Intel might be looking into bitcoin, we read on CoinDesk:
“California-based semiconductor manufacturer Intel appears to be dipping its toe in the digital currency space, following a bitcoin-related job posting.
The multinational company is looking for a cryptographic researcher to join its Special Innovation Projects Group, part of its in-house research organization, Intel Labs.
An advertisement posted on job site Indeed notes the chosen candidate will be required to ‘investigate hardware and software capabilities that advance the performance, robustness, and scalability of open, decentralised ledgers.’”
"Working with a team of distributed systems, operating systems and security technologists you [the candidate] will focus on development of cutting-edge, cryptographic algorithms for improving [...] transaction verification within an open, decentralized ledger".
We’ve already heard about IBM looking into their own kind of digital money. Now, we see that Intel is also beginning work on cryptocurrencies. One job posting is definitely not enough to conclude that Intel is very serious about digital currencies, so we’ll definitely have to wait longer and see whether this will be followed by more effort to develop digital cash.
What this shows, however, is that bitcoin is slowly making its way into various parts of the technological sector. At first Intel doesn’t seems like a company that would be very interested in digital cash, since they are mainly a hardware provider. But the fact that they’re looking into digital currencies might indicate that ledger-based systems might have a lot more applications than only money transfers. Just what kind of application Intel will find for Bitcoin remains to be seen.
For now we focus on the charts.
On BitStamp, we saw an important move on Wednesday. The action was more subdued Thursday in terms of price swings, but the volume was actually significant--lower than on the day before, but still meaningful. Quite importantly, we didn’t see a meaningful rebound. Bitcoin stayed above $250, but the slump was not erased which might suggest that the short-term trend changed.
The main fear after a move like we saw on Wednesday is that it might be followed by a rebound. It wasn’t this week. What does this mean? Our take here is that we might see a couple of days of sideways trading but the outcome might actually be a further slump. It seems that the rally might have run out of steam and that we’ve just seen the first signs of the continuation of the long-term decline.

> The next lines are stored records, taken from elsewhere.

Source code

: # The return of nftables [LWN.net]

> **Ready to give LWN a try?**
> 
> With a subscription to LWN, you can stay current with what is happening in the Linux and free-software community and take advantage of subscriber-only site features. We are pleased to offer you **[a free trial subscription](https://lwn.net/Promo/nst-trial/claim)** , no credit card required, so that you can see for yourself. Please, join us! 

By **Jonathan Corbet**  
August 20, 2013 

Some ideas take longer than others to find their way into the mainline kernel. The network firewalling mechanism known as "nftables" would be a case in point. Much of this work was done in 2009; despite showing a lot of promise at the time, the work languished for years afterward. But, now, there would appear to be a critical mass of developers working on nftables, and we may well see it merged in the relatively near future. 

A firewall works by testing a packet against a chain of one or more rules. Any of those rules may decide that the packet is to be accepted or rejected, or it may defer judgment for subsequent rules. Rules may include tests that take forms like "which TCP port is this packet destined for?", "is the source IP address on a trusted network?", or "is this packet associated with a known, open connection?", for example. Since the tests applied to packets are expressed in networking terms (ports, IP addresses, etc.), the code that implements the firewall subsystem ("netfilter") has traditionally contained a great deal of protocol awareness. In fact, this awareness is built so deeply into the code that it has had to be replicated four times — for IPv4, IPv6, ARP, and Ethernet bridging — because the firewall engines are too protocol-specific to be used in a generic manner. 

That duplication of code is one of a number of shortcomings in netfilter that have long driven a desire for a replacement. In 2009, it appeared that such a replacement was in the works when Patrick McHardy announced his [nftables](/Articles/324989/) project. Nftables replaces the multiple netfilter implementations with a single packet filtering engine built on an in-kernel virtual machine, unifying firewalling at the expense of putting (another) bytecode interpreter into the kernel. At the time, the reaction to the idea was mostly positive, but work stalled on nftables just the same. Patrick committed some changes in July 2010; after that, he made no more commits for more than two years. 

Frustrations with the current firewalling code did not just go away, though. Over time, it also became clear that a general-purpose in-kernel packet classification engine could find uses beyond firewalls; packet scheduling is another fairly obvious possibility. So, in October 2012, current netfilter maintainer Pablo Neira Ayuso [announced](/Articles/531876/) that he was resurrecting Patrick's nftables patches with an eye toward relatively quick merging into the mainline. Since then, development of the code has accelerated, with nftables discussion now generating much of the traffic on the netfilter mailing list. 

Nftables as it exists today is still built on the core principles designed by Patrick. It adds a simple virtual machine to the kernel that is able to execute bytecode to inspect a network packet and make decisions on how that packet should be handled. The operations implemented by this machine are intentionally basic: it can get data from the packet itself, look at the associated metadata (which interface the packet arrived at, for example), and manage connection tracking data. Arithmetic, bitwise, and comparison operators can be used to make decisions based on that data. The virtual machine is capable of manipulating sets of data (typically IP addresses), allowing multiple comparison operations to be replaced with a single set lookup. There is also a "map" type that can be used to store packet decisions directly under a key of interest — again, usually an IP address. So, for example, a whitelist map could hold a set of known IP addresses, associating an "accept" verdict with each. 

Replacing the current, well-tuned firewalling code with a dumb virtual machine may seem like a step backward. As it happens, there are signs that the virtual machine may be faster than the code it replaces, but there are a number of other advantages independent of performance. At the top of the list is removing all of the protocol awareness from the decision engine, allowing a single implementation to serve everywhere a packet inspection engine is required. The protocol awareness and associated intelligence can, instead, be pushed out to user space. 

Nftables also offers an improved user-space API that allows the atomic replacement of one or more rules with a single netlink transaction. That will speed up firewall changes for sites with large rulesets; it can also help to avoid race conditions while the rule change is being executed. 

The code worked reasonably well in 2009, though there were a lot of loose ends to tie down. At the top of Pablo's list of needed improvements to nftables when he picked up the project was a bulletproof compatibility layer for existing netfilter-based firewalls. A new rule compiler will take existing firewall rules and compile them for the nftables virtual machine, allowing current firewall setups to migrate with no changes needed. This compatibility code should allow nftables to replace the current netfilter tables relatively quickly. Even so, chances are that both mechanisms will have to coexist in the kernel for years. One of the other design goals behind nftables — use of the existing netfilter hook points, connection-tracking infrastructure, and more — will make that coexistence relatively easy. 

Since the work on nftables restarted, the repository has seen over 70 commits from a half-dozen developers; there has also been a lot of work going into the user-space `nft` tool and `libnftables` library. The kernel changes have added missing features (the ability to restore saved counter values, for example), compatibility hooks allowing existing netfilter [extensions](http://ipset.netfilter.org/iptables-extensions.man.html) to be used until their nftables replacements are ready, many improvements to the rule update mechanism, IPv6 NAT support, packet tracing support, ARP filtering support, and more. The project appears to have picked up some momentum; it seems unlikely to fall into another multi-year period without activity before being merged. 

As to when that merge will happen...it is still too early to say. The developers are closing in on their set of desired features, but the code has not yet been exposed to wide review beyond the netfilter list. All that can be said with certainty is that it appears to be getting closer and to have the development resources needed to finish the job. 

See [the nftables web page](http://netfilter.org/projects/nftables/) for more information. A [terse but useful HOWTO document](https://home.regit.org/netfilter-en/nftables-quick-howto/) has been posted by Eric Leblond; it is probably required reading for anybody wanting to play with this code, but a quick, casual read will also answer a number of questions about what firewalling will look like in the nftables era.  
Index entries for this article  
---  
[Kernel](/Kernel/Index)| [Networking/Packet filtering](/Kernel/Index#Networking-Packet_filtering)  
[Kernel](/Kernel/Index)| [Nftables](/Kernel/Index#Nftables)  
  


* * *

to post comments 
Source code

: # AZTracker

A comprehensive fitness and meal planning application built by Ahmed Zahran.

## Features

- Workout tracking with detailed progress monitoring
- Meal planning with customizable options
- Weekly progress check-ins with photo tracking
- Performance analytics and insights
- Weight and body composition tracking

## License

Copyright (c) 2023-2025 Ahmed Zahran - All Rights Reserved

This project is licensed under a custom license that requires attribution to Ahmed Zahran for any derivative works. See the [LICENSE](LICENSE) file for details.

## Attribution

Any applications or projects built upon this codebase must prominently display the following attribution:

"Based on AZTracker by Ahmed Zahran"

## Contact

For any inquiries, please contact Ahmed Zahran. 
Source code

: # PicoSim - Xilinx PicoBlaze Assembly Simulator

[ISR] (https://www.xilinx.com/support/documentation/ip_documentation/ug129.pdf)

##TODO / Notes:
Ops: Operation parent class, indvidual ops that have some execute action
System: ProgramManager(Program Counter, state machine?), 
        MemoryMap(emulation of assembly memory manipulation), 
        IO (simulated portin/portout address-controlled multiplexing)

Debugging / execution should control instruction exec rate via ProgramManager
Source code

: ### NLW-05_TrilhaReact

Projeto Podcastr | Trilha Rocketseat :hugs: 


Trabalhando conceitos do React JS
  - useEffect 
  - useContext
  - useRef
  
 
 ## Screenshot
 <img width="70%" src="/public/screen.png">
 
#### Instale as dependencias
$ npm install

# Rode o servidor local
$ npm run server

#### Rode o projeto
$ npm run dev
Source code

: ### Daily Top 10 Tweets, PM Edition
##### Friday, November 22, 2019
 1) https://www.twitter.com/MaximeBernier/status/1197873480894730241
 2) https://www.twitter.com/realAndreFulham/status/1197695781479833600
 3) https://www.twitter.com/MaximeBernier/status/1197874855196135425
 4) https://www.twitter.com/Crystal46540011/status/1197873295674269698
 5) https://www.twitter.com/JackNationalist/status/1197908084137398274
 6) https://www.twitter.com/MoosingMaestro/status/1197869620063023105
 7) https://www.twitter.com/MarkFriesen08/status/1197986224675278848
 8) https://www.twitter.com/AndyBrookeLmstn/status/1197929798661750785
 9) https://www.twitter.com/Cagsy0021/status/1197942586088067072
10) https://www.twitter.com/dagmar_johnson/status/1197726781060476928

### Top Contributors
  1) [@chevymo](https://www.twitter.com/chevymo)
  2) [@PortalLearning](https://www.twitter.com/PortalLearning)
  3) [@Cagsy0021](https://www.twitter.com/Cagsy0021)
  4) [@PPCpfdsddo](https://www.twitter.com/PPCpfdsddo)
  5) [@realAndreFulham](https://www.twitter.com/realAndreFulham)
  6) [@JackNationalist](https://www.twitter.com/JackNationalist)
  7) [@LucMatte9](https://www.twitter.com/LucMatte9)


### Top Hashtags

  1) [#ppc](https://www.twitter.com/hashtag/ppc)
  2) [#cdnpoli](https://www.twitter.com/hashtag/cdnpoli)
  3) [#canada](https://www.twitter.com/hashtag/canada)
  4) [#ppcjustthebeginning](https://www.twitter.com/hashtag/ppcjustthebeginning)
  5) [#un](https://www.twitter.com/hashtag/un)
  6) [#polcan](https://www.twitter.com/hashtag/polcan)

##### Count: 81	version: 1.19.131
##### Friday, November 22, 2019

On the long-term BTC-e chart we actually see a possibly important development. Bitcoin closed below a possible rising trend line on Wednesday (upward sloping black line in the chart), it closed below this line yesterday and it’s trading below this line today. It seems that we’re hours from a third close below a possible trend line. Since there has been no indication of a stronger move to the upside and the recent move down was quite significant, it seems that we might actually see a continuation of the decline.
Looking at the RSI Index, bitcoin has been going pretty much in one direction – from overbought down, but there’s still plenty of room before we see oversold territory being hit. Consequently it seems that we might have just seen a break below a possible trend line, significant volume on a move down, weak volume and lack of rebound following the decline, continued weakening as far as price levels are concerned and possible room for further declines. The only thing that seems to stop the decline is the lack of the break below the $250 level (green line in the chart). Our take now is that the lack of rebound might indicate that the following action is going to be to the downside. Because of that, we think that opening hypothetical speculative short positions might be a good idea.